▶ **Exercise materials**:
────────
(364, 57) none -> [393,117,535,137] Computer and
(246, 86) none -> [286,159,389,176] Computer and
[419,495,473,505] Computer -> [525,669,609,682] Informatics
────────
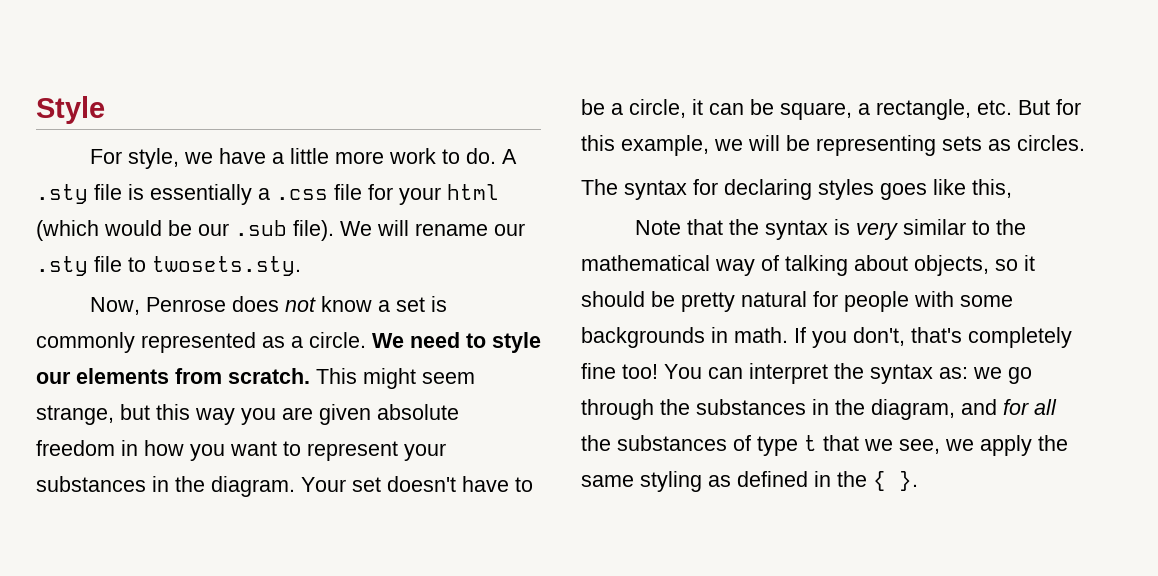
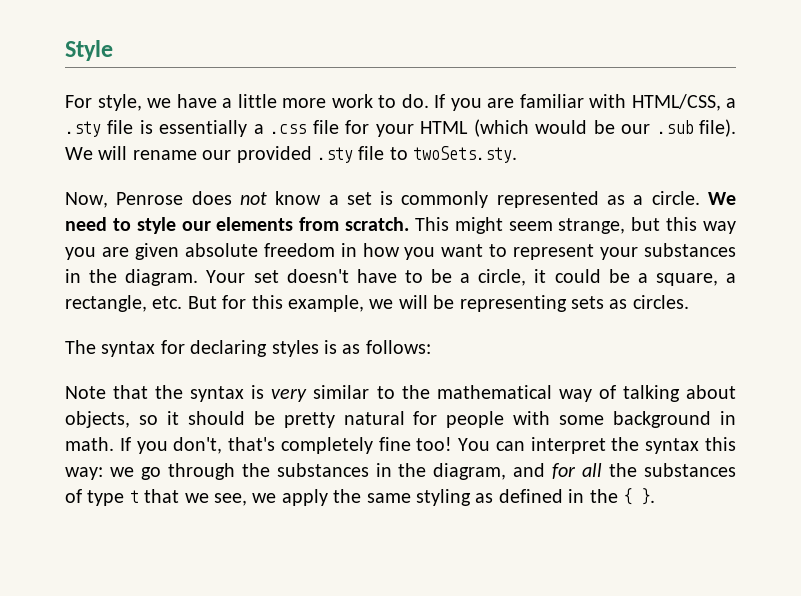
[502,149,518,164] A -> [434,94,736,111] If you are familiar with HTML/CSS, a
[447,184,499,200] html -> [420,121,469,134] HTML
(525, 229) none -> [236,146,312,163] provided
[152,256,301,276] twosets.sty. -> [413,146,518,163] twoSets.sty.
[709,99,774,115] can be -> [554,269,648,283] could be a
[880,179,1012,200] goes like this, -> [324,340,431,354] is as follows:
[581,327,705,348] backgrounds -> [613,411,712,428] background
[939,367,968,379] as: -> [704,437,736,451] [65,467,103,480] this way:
────────
In the records above, the line with "(364, 57) none" marks the start and the line with "[419,495,473,505] Computer ->" marks the end; copy that stretch exactly, both lines included, and nothing else.

▶ **Reply**:
(364, 57) none -> [393,117,535,137] Computer and
(246, 86) none -> [286,159,389,176] Computer and
[419,495,473,505] Computer -> [525,669,609,682] Informatics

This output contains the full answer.